No segundo dia do evento, uma nova avalanche de assuntos e grandes nomes permeiavam o inspirador ambiente virtual que contava até com simpáticos palcos virtuais desenhados no site do WME.

Em meio à tantas pautas necessárias, um dos painéis em que Dardenne mais estava ansiosa para conferir, sobre as restrições e preconceitos que chegam junto com a idade ao ser uma mulher no meio musical, pode ser eleito, talvez, como meu momento favorito da conferência. Com Fabi Lian na mediação, Marta Carvalho, do Festival Satélite, a radialista Pat Palumbo, a primeira mulher guitarrista a fazer sucesso no Brasil, Lucinha Turnbull, era impossível não se inspirar, rir, e querer tomar um café com as maravilhosas mulheres que compunham a conversa, ao se completarem e se apoiarem sem nenhum esforço a cada fala. Com destaque para as histórias de vida de Fabi, Pat e Lucinha, e as lições de vida urgentes de Marta, ao refletir sobre o tempo de vida das mulheres pretas, em que, ao ter que lutar para sobreviver a cada segundo de sua vida, não teve tempo para ver o tempo passar, e só de estar ali aos 40 anos, ela é uma estatísca de vencedora.

O debate que reuniu as incríveis Cashu, DJ Donna, Eli Iwasa e Lei Di Dai, artistas e idealizadoras de destaque na cena eletrônica do Brasil e do mundo contou com a jornada das profissionais, mas como já estava sendo de presença marcada em todas as conversas até agora, trouxe um aviso: há muito trabalho a ser feito a respeito de oportunidade para minorias em qualquer vertente da indústria da música, e o investimento para artistas e espaços independentes e undergrounds, na pandemia, não tem vez para as marcas perto de nomes mainstream já estabelecidos, reforçando os desafios do meio.

A noite continua com Roberta Martinelli entrevistando a lendária Teresa Cristina, (capa da Vogue Brasil este ano), conversando sobre seu legado e importância de estarem presentes em um evento sobre mulheres na música. A companheira de TV Cultura de Martinelli, Didi Couto também estava presente no evento junto a Paula Lima, Mafalda Ramos, da Batekoo e Brisa Flow sobre um assunto infelizmente e aparentemente interminável: a importância e intrisecidade da música ser preta, e a oportunidade para artistas pretas não ser à altura. Já na Discografia WME, as já eternizadas mesmo tão jovens, Letrux e MahMundi se sentaram e conversaram sobre suas impactantes carreiras para a apresentadora Sarah Oliveira.

- SUAS INSTRUÇÕES -
Retome o relato sobre o segundo dia da conferência WME a partir do ponto em que ele para. Os registros não têm nada a ver com isto.

- REGISTROS FORNECIDOS -
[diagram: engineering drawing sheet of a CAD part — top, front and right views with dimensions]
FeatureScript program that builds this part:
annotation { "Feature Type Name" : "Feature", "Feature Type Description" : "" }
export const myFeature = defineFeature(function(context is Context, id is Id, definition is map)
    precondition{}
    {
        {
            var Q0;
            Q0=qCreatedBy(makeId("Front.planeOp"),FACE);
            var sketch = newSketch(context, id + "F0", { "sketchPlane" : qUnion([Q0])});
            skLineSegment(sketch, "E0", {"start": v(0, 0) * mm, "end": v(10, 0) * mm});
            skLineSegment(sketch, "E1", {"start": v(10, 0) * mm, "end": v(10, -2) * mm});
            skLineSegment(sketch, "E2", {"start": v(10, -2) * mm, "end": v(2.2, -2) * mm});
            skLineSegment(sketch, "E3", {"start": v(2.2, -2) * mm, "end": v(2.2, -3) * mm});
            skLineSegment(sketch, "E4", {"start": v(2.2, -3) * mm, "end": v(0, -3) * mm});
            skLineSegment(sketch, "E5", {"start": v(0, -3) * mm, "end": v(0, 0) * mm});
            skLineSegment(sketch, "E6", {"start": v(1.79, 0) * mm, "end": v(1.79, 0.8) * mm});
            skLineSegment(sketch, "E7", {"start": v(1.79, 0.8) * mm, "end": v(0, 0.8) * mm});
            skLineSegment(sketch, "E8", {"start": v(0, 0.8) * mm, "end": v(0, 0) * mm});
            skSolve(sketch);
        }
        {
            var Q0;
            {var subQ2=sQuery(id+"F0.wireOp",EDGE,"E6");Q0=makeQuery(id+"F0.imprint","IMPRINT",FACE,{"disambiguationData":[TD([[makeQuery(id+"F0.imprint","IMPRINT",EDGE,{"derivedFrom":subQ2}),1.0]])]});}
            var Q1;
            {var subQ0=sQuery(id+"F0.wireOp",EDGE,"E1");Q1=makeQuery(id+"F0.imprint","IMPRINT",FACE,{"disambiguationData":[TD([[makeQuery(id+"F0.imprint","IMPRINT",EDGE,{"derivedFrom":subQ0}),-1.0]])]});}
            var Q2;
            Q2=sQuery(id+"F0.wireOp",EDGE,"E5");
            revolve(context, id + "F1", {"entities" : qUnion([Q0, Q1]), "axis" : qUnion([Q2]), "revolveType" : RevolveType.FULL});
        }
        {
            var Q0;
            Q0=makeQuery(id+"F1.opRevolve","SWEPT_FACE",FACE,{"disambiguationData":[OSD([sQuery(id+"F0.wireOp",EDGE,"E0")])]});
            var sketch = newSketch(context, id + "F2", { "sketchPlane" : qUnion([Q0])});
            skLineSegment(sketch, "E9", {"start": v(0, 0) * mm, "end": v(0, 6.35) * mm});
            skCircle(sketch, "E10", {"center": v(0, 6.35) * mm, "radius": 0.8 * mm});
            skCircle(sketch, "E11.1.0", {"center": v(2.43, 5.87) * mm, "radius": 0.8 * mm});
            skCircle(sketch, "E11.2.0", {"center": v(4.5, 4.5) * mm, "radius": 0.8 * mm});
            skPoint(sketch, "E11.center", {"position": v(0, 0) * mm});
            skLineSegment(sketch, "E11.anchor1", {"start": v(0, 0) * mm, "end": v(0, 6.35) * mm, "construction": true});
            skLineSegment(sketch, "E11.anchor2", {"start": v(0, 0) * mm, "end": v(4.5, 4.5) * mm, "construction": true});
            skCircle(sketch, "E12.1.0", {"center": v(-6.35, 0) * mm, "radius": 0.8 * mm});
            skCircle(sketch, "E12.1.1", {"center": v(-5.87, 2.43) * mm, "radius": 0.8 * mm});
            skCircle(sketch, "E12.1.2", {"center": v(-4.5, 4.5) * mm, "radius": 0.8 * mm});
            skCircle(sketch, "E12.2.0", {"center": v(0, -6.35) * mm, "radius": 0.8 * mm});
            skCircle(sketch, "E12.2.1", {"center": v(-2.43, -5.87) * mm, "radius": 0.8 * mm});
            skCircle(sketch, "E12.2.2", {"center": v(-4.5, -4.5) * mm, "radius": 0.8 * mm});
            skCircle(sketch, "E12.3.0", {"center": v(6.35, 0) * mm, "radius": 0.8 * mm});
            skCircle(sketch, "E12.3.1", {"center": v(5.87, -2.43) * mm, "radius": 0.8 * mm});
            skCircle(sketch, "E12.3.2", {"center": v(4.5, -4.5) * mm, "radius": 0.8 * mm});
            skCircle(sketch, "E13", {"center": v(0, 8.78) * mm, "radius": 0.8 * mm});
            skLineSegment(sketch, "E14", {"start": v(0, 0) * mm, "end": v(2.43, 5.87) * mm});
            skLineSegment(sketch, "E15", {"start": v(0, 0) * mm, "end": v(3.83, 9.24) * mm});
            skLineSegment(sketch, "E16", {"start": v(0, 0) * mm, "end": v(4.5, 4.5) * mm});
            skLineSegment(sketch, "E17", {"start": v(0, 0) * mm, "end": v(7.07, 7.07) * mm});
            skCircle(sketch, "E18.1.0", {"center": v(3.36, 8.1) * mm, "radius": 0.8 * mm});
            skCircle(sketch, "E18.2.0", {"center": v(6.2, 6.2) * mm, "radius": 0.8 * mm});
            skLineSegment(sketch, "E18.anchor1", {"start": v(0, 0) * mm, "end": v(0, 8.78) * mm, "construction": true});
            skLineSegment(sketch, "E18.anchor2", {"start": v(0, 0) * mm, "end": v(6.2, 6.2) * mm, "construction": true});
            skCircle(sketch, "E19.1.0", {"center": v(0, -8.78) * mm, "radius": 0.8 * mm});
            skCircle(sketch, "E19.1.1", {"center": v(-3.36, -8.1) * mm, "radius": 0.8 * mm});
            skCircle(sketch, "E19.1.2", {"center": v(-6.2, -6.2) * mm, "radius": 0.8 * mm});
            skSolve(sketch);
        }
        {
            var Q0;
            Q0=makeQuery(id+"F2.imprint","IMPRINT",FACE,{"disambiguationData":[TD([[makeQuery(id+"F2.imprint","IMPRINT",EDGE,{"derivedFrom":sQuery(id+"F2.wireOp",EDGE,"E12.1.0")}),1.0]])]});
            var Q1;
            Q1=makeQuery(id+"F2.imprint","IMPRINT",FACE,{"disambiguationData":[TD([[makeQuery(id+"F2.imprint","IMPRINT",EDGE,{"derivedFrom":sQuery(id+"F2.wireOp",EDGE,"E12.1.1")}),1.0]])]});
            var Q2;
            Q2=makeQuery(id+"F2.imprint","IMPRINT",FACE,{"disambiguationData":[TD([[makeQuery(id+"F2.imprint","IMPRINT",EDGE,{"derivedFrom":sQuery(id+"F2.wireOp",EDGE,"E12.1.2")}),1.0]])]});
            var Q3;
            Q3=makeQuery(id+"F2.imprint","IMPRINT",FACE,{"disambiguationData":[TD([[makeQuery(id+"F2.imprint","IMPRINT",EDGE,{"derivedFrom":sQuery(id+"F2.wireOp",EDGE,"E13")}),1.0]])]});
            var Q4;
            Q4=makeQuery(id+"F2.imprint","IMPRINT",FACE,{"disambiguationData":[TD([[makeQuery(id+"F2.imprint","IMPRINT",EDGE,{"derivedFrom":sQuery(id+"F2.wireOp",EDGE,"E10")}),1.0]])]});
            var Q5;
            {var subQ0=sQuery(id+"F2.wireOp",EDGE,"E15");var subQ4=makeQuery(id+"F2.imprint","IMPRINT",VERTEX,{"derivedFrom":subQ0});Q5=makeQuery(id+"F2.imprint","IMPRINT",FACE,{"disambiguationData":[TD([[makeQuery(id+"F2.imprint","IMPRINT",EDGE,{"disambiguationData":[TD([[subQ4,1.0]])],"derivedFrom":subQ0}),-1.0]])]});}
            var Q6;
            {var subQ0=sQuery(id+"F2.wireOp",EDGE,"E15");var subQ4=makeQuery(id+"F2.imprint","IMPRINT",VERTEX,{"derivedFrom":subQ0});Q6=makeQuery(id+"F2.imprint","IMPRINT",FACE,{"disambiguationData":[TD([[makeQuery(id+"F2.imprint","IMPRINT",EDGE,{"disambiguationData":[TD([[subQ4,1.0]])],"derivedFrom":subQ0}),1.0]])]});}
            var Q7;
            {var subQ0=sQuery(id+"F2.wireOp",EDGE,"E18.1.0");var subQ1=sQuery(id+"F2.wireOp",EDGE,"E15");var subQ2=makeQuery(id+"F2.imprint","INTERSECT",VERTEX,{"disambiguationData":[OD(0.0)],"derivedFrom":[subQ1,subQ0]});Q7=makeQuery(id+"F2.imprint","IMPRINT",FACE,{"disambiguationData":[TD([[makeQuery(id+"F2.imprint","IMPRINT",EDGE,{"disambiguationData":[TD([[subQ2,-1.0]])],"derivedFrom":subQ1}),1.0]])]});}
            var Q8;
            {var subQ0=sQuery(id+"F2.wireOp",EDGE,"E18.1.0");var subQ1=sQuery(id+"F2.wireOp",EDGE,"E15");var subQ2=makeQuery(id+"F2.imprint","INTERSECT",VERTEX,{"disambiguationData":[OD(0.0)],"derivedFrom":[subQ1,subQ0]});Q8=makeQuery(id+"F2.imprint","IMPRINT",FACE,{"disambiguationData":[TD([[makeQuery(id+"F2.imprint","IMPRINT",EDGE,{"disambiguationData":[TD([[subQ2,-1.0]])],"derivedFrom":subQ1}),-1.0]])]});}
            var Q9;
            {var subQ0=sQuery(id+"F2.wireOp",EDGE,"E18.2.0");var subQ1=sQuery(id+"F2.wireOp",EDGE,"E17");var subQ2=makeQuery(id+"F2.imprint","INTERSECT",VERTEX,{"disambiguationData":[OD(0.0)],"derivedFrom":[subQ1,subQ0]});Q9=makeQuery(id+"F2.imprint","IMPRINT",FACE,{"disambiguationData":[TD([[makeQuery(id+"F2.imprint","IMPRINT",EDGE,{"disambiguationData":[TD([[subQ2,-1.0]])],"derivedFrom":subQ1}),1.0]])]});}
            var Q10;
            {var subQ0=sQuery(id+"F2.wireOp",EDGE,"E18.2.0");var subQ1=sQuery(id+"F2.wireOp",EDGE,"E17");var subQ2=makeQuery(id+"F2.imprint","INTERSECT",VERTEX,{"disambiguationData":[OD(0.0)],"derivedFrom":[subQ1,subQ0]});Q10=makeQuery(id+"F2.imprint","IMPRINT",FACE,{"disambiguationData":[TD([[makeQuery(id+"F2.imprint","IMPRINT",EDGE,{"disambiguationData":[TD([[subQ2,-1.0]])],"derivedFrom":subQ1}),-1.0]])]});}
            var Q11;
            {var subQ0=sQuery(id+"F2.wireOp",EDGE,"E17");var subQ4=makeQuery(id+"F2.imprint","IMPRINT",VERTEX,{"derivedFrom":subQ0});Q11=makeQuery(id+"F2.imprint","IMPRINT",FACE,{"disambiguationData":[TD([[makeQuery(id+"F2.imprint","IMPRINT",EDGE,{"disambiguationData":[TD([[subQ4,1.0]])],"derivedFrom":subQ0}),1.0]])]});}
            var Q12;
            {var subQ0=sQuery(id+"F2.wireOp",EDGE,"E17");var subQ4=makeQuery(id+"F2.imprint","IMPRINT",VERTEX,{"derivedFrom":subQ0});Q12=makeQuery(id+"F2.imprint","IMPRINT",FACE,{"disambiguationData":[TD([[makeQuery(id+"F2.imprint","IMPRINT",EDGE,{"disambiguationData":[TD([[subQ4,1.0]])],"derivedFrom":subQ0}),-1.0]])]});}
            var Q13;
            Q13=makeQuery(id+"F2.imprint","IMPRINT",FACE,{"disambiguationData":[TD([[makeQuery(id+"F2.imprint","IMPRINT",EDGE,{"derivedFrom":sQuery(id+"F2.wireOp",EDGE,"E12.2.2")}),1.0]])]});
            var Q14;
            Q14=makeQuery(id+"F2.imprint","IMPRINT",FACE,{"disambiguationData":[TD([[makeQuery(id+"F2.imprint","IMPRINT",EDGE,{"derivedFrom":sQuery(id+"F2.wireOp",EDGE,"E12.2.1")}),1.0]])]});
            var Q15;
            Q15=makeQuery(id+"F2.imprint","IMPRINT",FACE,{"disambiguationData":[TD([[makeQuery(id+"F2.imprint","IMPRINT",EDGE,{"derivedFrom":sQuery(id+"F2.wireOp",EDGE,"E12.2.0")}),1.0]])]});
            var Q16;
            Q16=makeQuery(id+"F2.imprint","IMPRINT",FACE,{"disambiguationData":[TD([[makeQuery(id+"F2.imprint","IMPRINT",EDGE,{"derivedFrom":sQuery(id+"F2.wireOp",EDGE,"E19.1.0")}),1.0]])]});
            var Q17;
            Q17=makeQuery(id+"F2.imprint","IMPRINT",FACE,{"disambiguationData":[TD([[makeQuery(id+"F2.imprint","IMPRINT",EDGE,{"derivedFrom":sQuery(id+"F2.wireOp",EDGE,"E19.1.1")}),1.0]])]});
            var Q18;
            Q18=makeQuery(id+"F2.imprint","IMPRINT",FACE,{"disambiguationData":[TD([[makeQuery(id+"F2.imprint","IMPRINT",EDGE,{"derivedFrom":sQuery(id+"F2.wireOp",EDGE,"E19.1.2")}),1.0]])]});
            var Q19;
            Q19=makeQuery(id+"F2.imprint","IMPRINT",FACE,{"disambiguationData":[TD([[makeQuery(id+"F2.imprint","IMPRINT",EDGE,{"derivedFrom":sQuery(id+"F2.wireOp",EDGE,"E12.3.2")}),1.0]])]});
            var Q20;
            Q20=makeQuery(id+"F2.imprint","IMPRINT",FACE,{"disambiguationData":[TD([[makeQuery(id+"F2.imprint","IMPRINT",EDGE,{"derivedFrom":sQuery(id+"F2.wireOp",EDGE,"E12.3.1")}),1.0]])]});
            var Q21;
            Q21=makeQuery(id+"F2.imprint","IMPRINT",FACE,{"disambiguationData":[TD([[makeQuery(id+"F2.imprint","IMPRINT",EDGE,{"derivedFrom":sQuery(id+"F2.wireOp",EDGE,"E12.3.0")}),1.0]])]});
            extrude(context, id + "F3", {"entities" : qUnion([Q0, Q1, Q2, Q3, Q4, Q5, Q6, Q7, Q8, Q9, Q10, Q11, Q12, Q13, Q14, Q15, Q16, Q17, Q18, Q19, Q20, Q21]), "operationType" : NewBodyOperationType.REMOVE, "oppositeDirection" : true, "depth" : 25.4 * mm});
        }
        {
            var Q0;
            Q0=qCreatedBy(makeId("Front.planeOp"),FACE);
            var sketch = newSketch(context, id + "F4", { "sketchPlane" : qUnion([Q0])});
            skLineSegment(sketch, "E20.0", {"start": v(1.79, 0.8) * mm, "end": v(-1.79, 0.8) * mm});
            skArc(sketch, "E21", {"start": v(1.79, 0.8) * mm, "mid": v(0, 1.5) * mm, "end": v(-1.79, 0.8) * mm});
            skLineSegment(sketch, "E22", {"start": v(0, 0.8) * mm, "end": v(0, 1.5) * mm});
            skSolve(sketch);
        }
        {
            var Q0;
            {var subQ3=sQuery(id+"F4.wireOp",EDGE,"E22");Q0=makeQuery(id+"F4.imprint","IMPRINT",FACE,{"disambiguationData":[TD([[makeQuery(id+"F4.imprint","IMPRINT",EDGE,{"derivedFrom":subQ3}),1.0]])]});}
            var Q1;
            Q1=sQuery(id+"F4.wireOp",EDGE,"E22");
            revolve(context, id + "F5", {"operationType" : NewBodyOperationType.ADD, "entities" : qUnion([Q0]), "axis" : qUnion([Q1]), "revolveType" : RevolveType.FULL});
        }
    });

- RESULTADO DA TAREFA -
O sábado a noite foi embalado pelo show de graça, no canal da Budweiser com shows de Rakta, e o trio As Baías, estreando com muita classe, diversão e imponência sua nova era.

No domingo, o terceiro e último dia contou com apresentações gratuitas de Tiê, Mc Souto, e no cair da noite da mágica Xênia França e a brilhante Céu, que em, 1h de apresentação, tentaram, mesmo em uma Casa Natura Musical povoada apenas pela equipe do evento, matar as saudades do palco e contagiar com a fantasia que só um grande show pode proporcionar, os fãs cantando em casa e lotando os chats da live com mensagens de amor, agradecimento, e muitas letras de música para acompanhar as artistas na apresentação.

Apesar de algumas dificuldades técnicas totalmente entendíveis ao ter que inovar nas condições de realizar um evento desse porte em que o momento permite, a equipe do WME, sem exceções pareceu lidar com profissionalismo, agilidade, mas mais do que isso, entender e se dedicar à algo que mais parece ser uma verdadeira missão em formato de evento que teve como proposta nos lembrar que os palcos existem, anseiam por todas nós, e estão nos avisando que nos vemos em breve.